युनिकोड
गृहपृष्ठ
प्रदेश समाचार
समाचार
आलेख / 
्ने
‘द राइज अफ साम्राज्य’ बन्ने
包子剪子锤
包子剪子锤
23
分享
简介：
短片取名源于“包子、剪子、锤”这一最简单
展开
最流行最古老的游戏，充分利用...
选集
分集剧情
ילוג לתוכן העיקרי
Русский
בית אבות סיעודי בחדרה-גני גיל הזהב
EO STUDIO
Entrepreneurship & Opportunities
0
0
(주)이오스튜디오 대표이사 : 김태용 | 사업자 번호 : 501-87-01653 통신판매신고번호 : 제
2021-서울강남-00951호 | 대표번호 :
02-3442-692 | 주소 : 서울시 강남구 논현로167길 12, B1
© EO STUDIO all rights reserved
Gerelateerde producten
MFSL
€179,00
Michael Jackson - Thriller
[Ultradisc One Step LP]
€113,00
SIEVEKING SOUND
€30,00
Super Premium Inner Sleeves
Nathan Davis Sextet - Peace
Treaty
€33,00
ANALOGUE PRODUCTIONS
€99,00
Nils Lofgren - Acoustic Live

****************************************

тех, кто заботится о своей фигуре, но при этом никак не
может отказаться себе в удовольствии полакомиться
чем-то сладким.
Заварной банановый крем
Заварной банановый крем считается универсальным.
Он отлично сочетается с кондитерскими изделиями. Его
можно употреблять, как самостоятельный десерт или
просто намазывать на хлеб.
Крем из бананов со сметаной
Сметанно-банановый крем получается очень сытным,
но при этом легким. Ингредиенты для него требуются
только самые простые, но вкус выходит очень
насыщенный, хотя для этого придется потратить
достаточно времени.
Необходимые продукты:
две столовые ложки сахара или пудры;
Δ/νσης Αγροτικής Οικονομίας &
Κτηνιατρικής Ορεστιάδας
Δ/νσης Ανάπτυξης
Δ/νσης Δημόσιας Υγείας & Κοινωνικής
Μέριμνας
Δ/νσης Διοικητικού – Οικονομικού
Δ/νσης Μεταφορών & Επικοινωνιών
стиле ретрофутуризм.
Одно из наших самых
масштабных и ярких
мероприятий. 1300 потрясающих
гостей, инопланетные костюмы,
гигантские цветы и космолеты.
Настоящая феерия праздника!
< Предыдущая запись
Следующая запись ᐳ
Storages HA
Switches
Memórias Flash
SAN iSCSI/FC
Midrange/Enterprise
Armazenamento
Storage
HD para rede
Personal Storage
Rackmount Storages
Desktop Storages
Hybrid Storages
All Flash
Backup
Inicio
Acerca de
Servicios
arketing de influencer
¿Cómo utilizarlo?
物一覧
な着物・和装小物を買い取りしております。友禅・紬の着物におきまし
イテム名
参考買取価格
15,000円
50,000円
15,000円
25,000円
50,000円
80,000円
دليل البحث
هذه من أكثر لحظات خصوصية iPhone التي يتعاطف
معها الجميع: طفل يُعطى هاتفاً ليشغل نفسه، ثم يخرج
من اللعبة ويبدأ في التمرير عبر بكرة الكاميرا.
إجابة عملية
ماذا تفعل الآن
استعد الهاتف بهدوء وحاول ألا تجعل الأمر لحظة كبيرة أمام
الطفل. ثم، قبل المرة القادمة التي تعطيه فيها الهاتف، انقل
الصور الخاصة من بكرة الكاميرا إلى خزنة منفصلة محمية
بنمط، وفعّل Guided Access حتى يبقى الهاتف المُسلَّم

****************************************

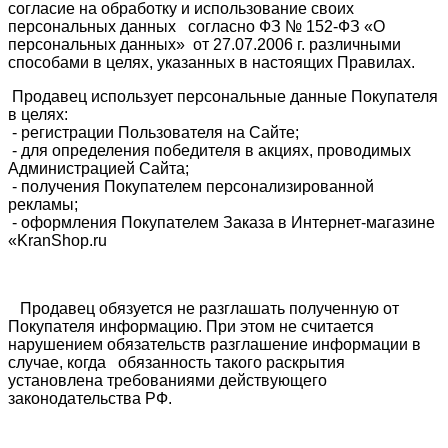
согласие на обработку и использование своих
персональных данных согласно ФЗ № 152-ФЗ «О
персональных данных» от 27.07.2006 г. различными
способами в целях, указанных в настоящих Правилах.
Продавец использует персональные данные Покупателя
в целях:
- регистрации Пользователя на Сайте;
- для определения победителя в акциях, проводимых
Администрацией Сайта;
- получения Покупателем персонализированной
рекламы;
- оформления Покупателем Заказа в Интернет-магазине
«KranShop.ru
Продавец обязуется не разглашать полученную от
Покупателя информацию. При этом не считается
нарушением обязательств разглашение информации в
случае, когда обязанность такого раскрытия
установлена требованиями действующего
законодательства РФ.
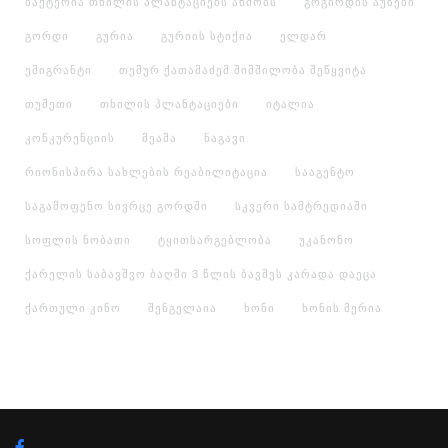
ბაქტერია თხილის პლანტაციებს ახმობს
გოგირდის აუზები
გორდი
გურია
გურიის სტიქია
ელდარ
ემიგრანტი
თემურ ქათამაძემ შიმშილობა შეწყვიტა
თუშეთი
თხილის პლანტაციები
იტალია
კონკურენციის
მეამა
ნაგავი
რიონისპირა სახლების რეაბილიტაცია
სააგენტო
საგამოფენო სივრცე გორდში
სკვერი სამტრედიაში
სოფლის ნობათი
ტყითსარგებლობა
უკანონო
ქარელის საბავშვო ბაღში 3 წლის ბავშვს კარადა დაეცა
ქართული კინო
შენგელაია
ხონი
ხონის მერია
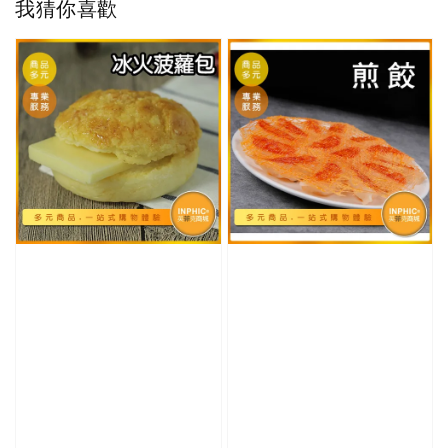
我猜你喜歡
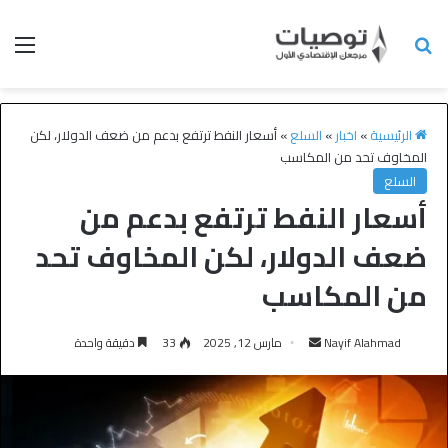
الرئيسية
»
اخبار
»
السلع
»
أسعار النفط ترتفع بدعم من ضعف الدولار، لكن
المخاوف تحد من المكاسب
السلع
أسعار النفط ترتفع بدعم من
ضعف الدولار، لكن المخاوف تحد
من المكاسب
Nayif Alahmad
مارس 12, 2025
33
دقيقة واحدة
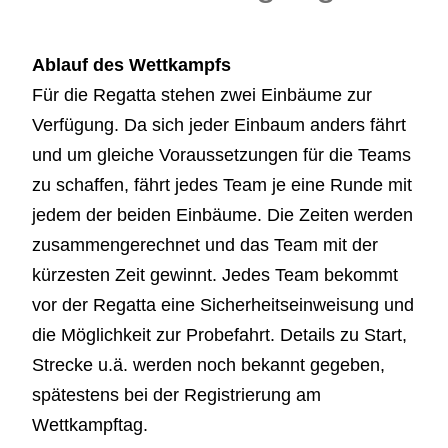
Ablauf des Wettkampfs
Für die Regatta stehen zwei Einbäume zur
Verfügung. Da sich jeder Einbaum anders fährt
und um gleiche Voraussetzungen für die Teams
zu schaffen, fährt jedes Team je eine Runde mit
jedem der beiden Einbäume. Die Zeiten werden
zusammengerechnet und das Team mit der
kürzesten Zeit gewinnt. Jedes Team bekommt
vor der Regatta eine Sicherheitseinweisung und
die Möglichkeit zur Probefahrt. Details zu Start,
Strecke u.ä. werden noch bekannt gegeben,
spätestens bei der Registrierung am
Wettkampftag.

****************************************

→ **Your instructions**
Repeat, word for word, the lines of the material above from the one holding "თემურ ქათამაძემ შიმშილობა შეწყვიტა" through the one holding "Wettkampftag.". Leave out pictures.

→ **Output for this exercise**
თემურ ქათამაძემ შიმშილობა შეწყვიტა
თუშეთი
თხილის პლანტაციები
იტალია
კონკურენციის
მეამა
ნაგავი
რიონისპირა სახლების რეაბილიტაცია
სააგენტო
საგამოფენო სივრცე გორდში
სკვერი სამტრედიაში
სოფლის ნობათი
ტყითსარგებლობა
უკანონო
ქარელის საბავშვო ბაღში 3 წლის ბავშვს კარადა დაეცა
ქართული კინო
შენგელაია
ხონი
ხონის მერია
我猜你喜歡
الرئيسية
»
اخبار
»
السلع
»
أسعار النفط ترتفع بدعم من ضعف الدولار، لكن
المخاوف تحد من المكاسب
السلع
أسعار النفط ترتفع بدعم من
ضعف الدولار، لكن المخاوف تحد
من المكاسب
Nayif Alahmad
مارس 12, 2025
33
دقيقة واحدة
Ablauf des Wettkampfs
Für die Regatta stehen zwei Einbäume zur
Verfügung. Da sich jeder Einbaum anders fährt
und um gleiche Voraussetzungen für die Teams
zu schaffen, fährt jedes Team je eine Runde mit
jedem der beiden Einbäume. Die Zeiten werden
zusammengerechnet und das Team mit der
kürzesten Zeit gewinnt. Jedes Team bekommt
vor der Regatta eine Sicherheitseinweisung und
die Möglichkeit zur Probefahrt. Details zu Start,
Strecke u.ä. werden noch bekannt gegeben,
spätestens bei der Registrierung am
Wettkampftag.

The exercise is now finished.